* [TO DO]
What you return should be each line of the data containing the string "Drive".
─── INPUT DATA
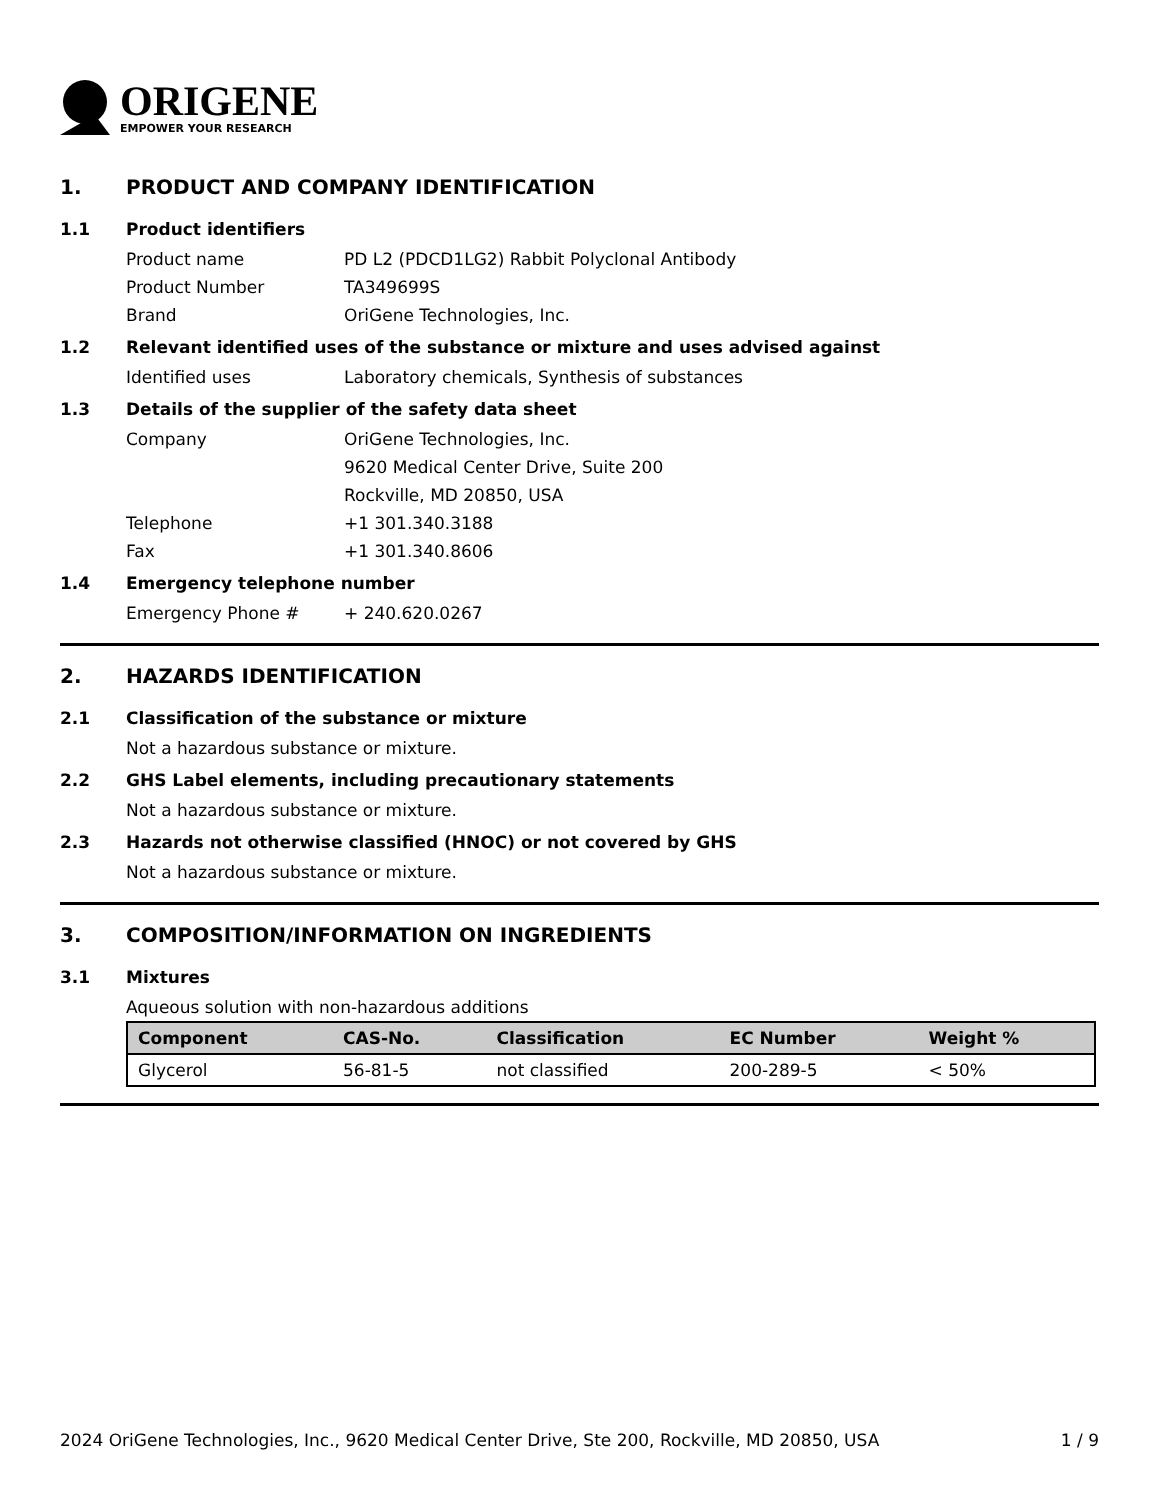ORIGENE
EMPOWER YOUR RESEARCH
1. PRODUCT AND COMPANY IDENTIFICATION
1.1 Product identifiers
Product name PD L2 (PDCD1LG2) Rabbit Polyclonal Antibody
Product Number TA349699S
Brand OriGene Technologies, Inc.
1.2 Relevant identified uses of the substance or mixture and uses advised against
Identified uses Laboratory chemicals, Synthesis of substances
1.3 Details of the supplier of the safety data sheet
Company OriGene Technologies, Inc.
9620 Medical Center Drive, Suite 200
Rockville, MD 20850, USA
Telephone +1 301.340.3188
Fax +1 301.340.8606
1.4 Emergency telephone number
Emergency Phone # + 240.620.0267
2. HAZARDS IDENTIFICATION
2.1 Classification of the substance or mixture
Not a hazardous substance or mixture.
2.2 GHS Label elements, including precautionary statements
Not a hazardous substance or mixture.
2.3 Hazards not otherwise classified (HNOC) or not covered by GHS
Not a hazardous substance or mixture.
3. COMPOSITION/INFORMATION ON INGREDIENTS
3.1 Mixtures
Aqueous solution with non-hazardous additions
| Component | CAS-No. | Classification | EC Number | Weight % |
| --- | --- | --- | --- | --- |
| Glycerol | 56-81-5 | not classified | 200-289-5 | < 50% |
2024 OriGene Technologies, Inc., 9620 Medical Center Drive, Ste 200, Rockville, MD 20850, USA 1 / 9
──────
* [ANSWER FOR THE TASK]
9620 Medical Center Drive, Suite 200
2024 OriGene Technologies, Inc., 9620 Medical Center Drive, Ste 200, Rockville, MD 20850, USA 1 / 9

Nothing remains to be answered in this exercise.